Presuming you have write access to the C:
drive, you can manually copy the keys folder to C:
, add yourself to the folder as a principal with full control and then remove all the inherited objects. Additionally you can recursively copy the VSCode folder from the network drive to C:
. But the key here is that we want to automate this so that it happens automatically when we login to the corporate system. For this we turn to PowerShell...
PowerShell Script
# Filename: start-vscode.ps1
$principal_user = "user"
$vscode_src_folder = "P:\VSCode\"
$vscode_dest_folder = "C:\VSCode\"
$vscode_argument = "P:\devjournal\"
$certs_src_folder = "P:\certs\"
$certs_dest_folder = "C:\certs\"
# Only copy VSCode if the folder's been removed from destination.
if (Test-Path -Path $vscode_dest_folder) {}
else {
Copy-Item -Path $vscode_src_folder -Destination $vscode_dest_folder -Recurse
}
# Only copy and configure certs folder if its been removed from destination.
if (Test-Path -Path $certs_dest_folder) {}
else {
Copy-Item -Path $certs_src_folder -Destination $certs_dest_folder -Recurse
# FIRST, Add ourselves as a principal with full control of this folder, sub-folders, and files.
$acl = Get-Acl $certs_dest_folder
$rule = New-Object System.Security.AccessControl.FileSystemAccessRule($principal_user, "FullControl", "ContainerInherit,ObjectInherit", "None", "Allow")
$act.SetAccessRule($rule)
$acl | Set-Acl $certs_dest_folder
# Second, Remove the inherited objects from our parent folder (that make SSH unhappy).
$acl = Get-Acl $certs_dest_folder
$acl.SetAccessRuleProtection($true,$false)

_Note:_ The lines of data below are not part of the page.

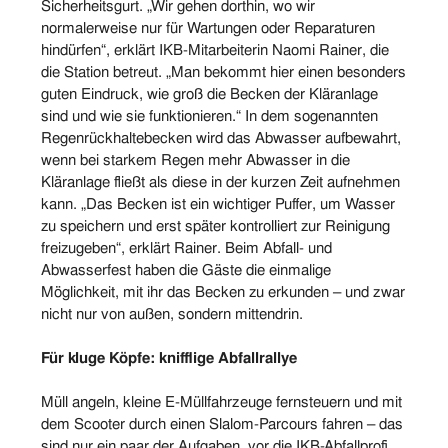
Sicherheitsgurt. „Wir gehen dorthin, wo wir
normalerweise nur für Wartungen oder Reparaturen
hindürfen“, erklärt IKB-Mitarbeiterin Naomi Rainer, die
die Station betreut. „Man bekommt hier einen besonders
guten Eindruck, wie groß die Becken der Kläranlage
sind und wie sie funktionieren.“ In dem sogenannten
Regenrückhaltebecken wird das Abwasser aufbewahrt,
wenn bei starkem Regen mehr Abwasser in die
Kläranlage fließt als diese in der kurzen Zeit aufnehmen
kann. „Das Becken ist ein wichtiger Puffer, um Wasser
zu speichern und erst später kontrolliert zur Reinigung
freizugeben“, erklärt Rainer. Beim Abfall- und
Abwasserfest haben die Gäste die einmalige
Möglichkeit, mit ihr das Becken zu erkunden – und zwar
nicht nur von außen, sondern mittendrin.
Für kluge Köpfe: knifflige Abfallrallye
Müll angeln, kleine E-Müllfahrzeuge fernsteuern und mit
dem Scooter durch einen Slalom-Parcours fahren – das
sind nur ein paar der Aufgaben, vor die IKB-Abfallprofi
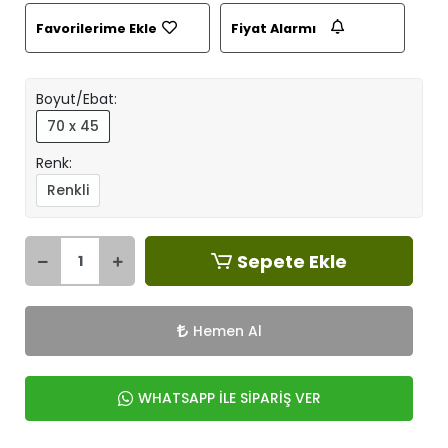
Favorilerime Ekle
Fiyat Alarmı
Boyut/Ebat:
70 x 45
Renk:
Renkli
Sepete Ekle
Hemen Al
WHATSAPP İLE SİPARİŞ VER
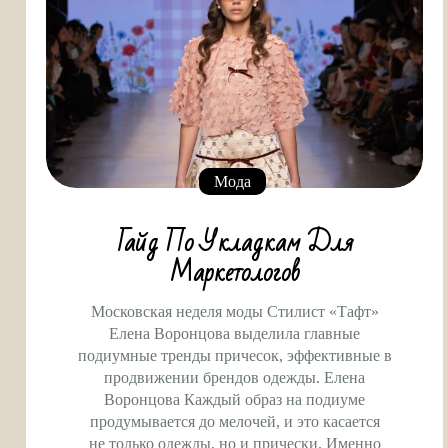
Мода
Гайд По Укладкам Для
Маркетологов
Московская неделя моды Стилист «Тафт»
Елена Воронцова выделила главные
подиумные тренды причесок, эффективные в
продвижении брендов одежды. Елена
Воронцова Каждый образ на подиуме
продумывается до мелочей, и это касается
не только одежды, но и прически. Именно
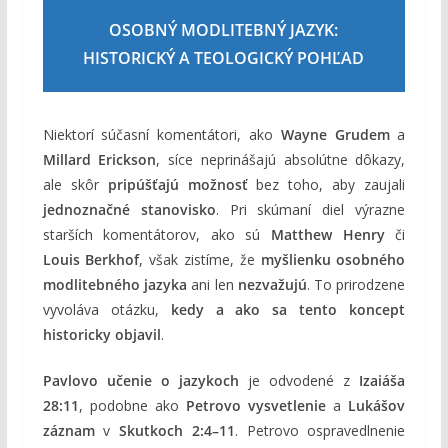
OSOBNÝ MODLITEBNÝ JAZYK:
HISTORICKÝ A TEOLOGICKÝ POHĽAD
Niektorí súčasní komentátori, ako
Wayne Grudem
a
Millard Erickson
, síce neprinášajú absolútne dôkazy,
ale skôr
pripúšťajú možnosť
bez toho, aby zaujali
jednoznačné stanovisko
. Pri skúmaní diel výrazne
starších komentátorov, ako sú
Matthew Henry
či
Louis Berkhof
, však zistíme, že
myšlienku osobného
modlitebného jazyka
ani len
nezvažujú
. To prirodzene
vyvoláva otázku,
kedy a ako sa tento koncept
historicky objavil
.
Pavlovo učenie o jazykoch
je odvodené z
Izaiáša
28:11
, podobne ako
Petrovo vysvetlenie
a
Lukášov
záznam
v
Skutkoch 2:4–11
. Petrovo ospravedlnenie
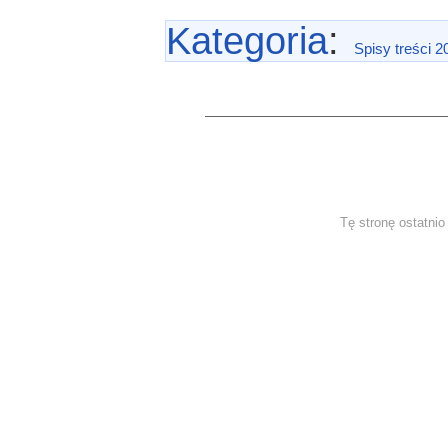
Kategoria
:
Spisy treści 2
Tę stronę ostatni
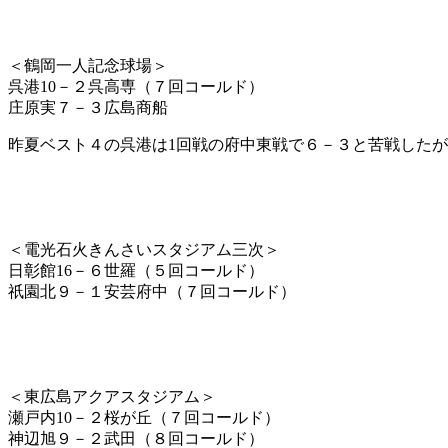
＜鶴岡一人記念球場＞
呉港10－２呉高専（７回コールド）
庄原実７－３広島商船
昨夏ベスト４の呉港は1回戦の府中東戦で６－３と苦戦したが
＜電光石火きんさいスタジアム三次＞
日彰館16－６世羅（５回コールド）
祇園北９－１安芸府中（７回コールド）
＜東広島アクアスタジアム＞
瀬戸内10－２桜が丘（７回コールド）
神辺旭９－２武田（８回コールド）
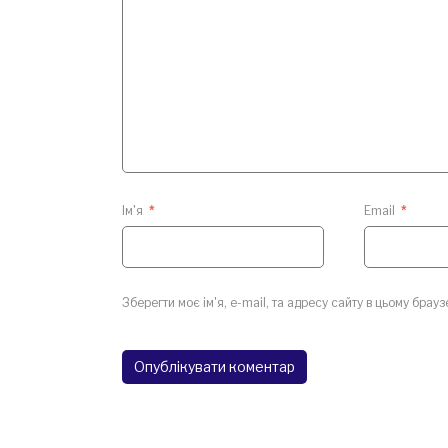
Ім'я
*
Email
*
Зберегти моє ім'я, e-mail, та адресу сайту в цьому брау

$acl | Set-Acl $certs_dest_folder
}
$code_exe_path = $vscode_dest_folder + "Code.exe" + " " + $vscode_argument
Invoke-Expression $code_exe_path
This script does the following:
- Recursively copies a persistent VSCode installation to a temporal, but executable, location.
- Recursively copies a persistent certificate and key folder to a temporal, but executable, location.

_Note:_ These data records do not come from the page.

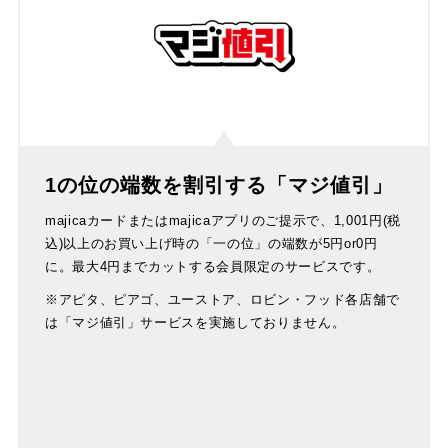
1の位の端数を割引する「マジ値引」
majicaカードまたはmajicaアプリのご提示で、1,001円(税
込)以上のお買い上げ時の「一の位」の端数が5円or0円
に。最大4円までカットする会員限定のサービスです。
※アピタ、ピアゴ、ユーストア、ロビン・フッド各店舗で
は「マジ値引」サービスを実施しておりません。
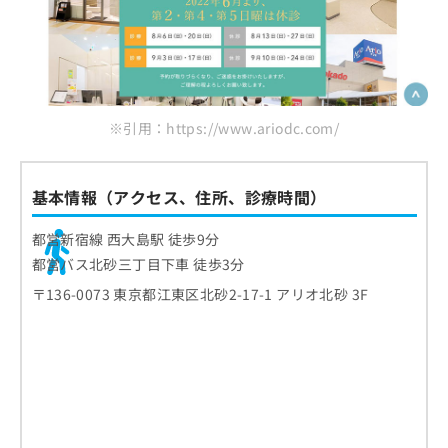
※引用：https://www.ariodc.com/
基本情報（アクセス、住所、診療時間）
都営新宿線 西大島駅 徒歩9分
都営バス北砂三丁目下車 徒歩3分
〒136-0073 東京都江東区北砂2-17-1 アリオ北砂 3F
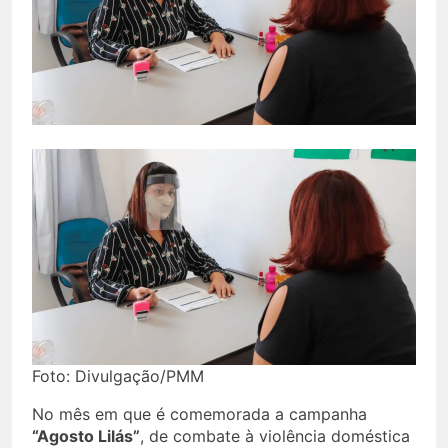
Foto: Divulgação/PMM
No mês em que é comemorada a campanha
“Agosto Lilás”
, de combate à violência doméstica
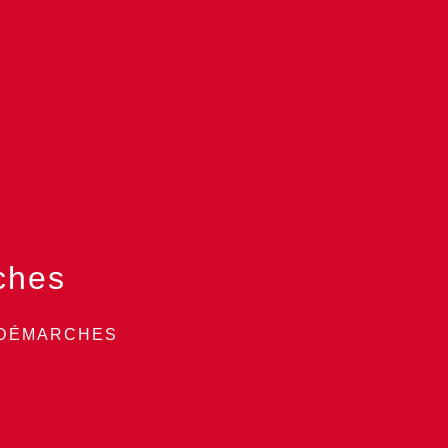
ches
 DÉMARCHES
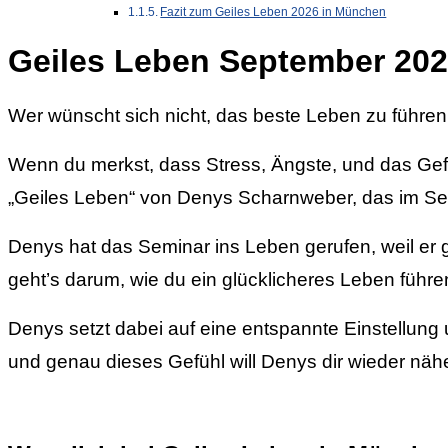
Fazit zum Geiles Leben 2026 in München
Geiles Leben September 20
Wer wünscht sich nicht, das beste Leben zu führen, 
Wenn du merkst, dass Stress, Ängste, und das Gefü
„Geiles Leben“ von Denys Scharnweber, das im Sep
Denys hat das Seminar ins Leben gerufen, weil er g
geht’s darum, wie du ein glücklicheres Leben führe
Denys setzt dabei auf eine entspannte Einstellung 
und genau dieses Gefühl will Denys dir wieder nähe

- Adds ourself to the certificate folder as a principle with full control over this folder, sub-folders, and files.
- Removes all inherited objects from our parent folder. (This is required for SSH to be happy.)

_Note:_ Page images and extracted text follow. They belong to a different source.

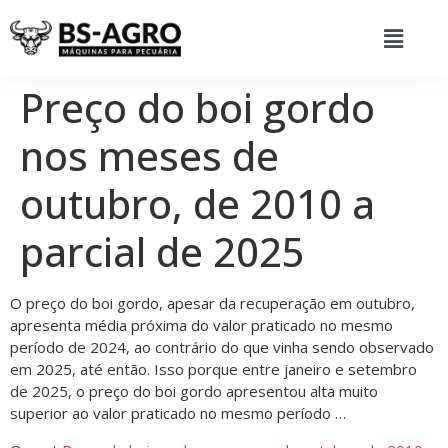
Preço do boi gordo
nos meses de
outubro, de 2010 a
parcial de 2025
O preço do boi gordo, apesar da recuperação em outubro,
apresenta média próxima do valor praticado no mesmo
período de 2024, ao contrário do que vinha sendo observado
em 2025, até então. Isso porque entre janeiro e setembro
de 2025, o preço do boi gordo apresentou alta muito
superior ao valor praticado no mesmo período …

- Invokes VSCode with a constant folder.
Note: We invoke VSCode with a constant folder because when you're working with several instances of VSCode, its hard to track which one will start first when you open VSCode automatically on login. To make this more deterministic, we simply open the same local folder every time. Then from this initial instance I can launch my other remote instances.
Running PowerShell
Once you get the PowerShell script running, there is some extra work to get it to work from the Startup folder. First, you'll need a .cmd
script. The following is the start-vscode.cmd
script I use:
PowerShell -Command "Set-ExecutionPolicy Unrestricted" >> "%TEMP%\start-vscode-log.txt" 2>&1
PowerShell P:\start-vscode.ps1 >> "%TEMP%\start-vscode-log.txt" 2>&1
This sets some execution permissions that allow the cmd
script to execute the PowerShell in a non-interactive manner. From here I store both the start-vscode.ps1
and start-vscode.cmd
in my network drive P:
. Finally, in the Startup folder (press Win+r
, enter shell:startup
, click OK
), create a Shortcut that executes the start-vscode.cmd
script.
Note: One quality of life thing you can do is set the Shortcut to run the terminal minimized so that the terminal window doesn't annoyingly pop-up and then pop-away when you start up.
Conclusion
With the understanding that this is on the simpler side of PowerShell use cases, if you are more of a Linux user, like myself, I think this powershell setup makes a fantastic base for evolving automation for "on login" events.
... and don't let the corporate overlords spoil the party!